We have given her the guidelines of the steps that she has to go through to “officially” date:
1. She has to be 16.
2. She has to be making good grades.
3. She has to be taking care of her responsibilities at home.
4. We have to meet the gentleman.
5. We have to meet the young man’s parents.
When she told me about this young man. I asked her about this young man. I reminded her of those guidelines. I do realize that we can’t keep her locked in a box. So I told her that maybe The Husband and I would allow them to meet up and hang out supervised. I have to realize she is growing up and she will be interacting with boys. I’m well aware that there will come a time when she won’t be asking me if she can go out with boys. Instead, she will be buying fragrances from somewhere like True Pheromones so she can have her pick of the bunch, and I can’t say anything, because I pretty much did the same thing when I met The Husband. This time will come, but it just feels too early. I went on to ask her how she feels about this young man. She said she likes him but she isn’t seeing it as anything serious. In my head, I screamed Hallelujah! She is happy just being a kid and this boyfriend/girlfriend is just a title to her right now. I am so relieved. The Husband and I are going to keep the dialogue open with her. The most important thing for us is to let her know we support her and that she come talk to us.
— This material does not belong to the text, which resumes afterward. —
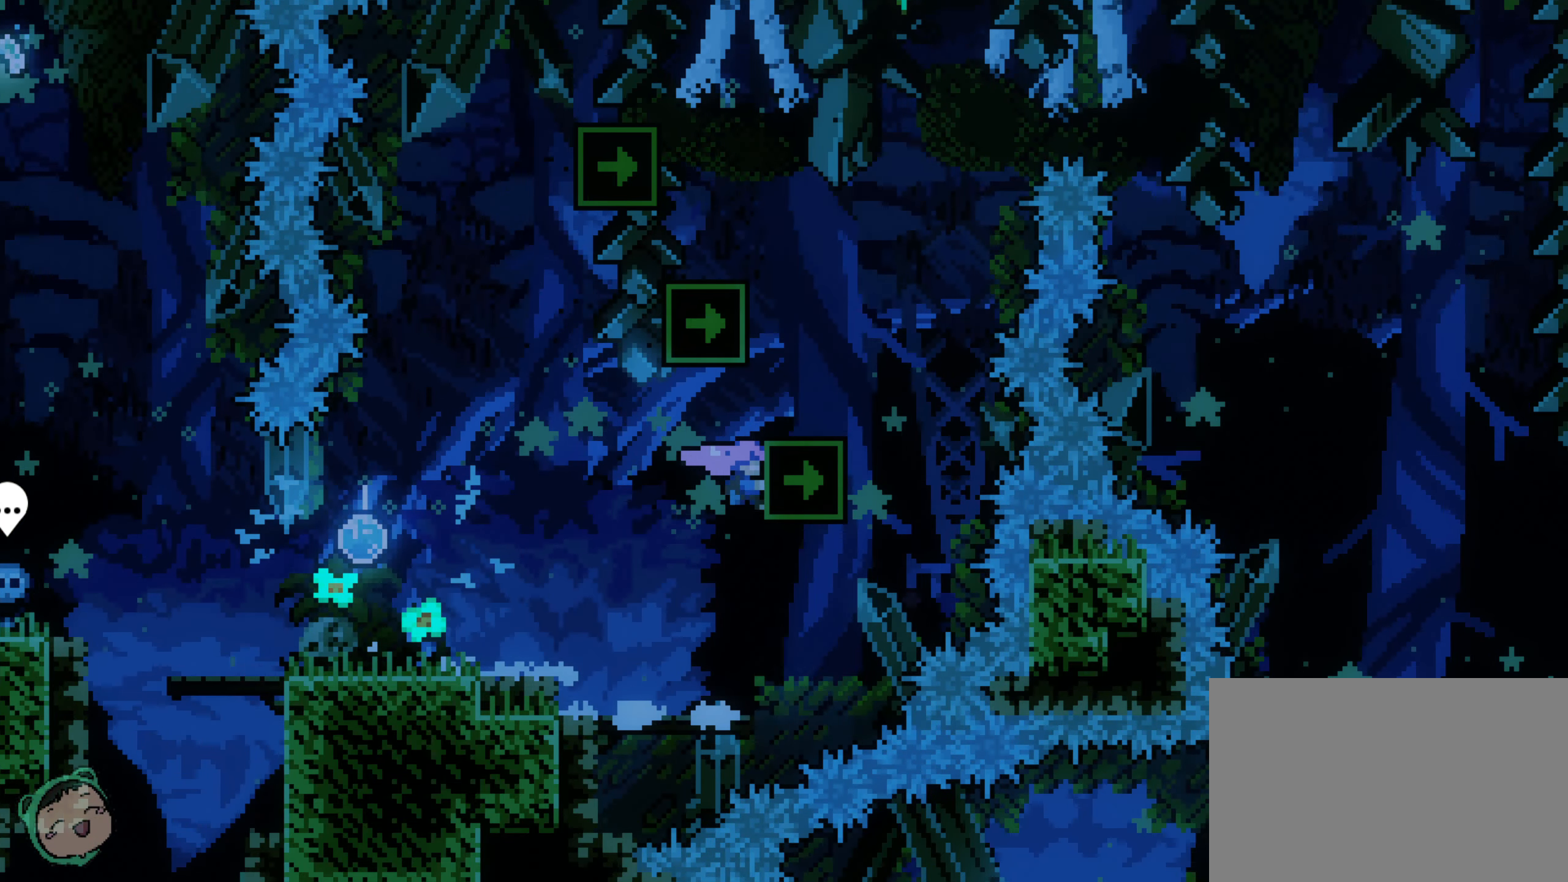
{"dt_ms": 1000, "buttons": [], "left_stick": "center", "right_stick": "center", "events": [[500, "DPAD_RIGHT", "up"]]}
I think my main reason for not being ready for my baby girl to date is that I have to accept that she is not going to be my little girl in the growing up sense of the world. However, she will always be my baby. I’m not ready to see her get her heart broken, deal with the many types of boys, and most importantly the pressure of sex. Sex is everywhere nowadays, from the likes of a london escort offering her company to lonely men, to sexual themed adverts for fragrances and deodorants. Sex is no longer a “wait until marriage” issue, it’s a natural part of relationships now. I’m saying we should avoid it completely, I just think that, at her age, it does more bad than good. And with everything going on at the moment regarding coronavirus, it’s definitely not safe for her to be having sexual relations with anyone. Even when it starts to pass and lockdown restrictions are lifted, there should still be no spit-swapping this year 2020. That means no kissing until the virus is eliminated!! I just want my baby to remain innocent and unscathed. Ugh! Where is the pause button for this growing up thing.
Are your kids in the dating stage? How are you handling it? How are they handling it? What rules did/do you have in place?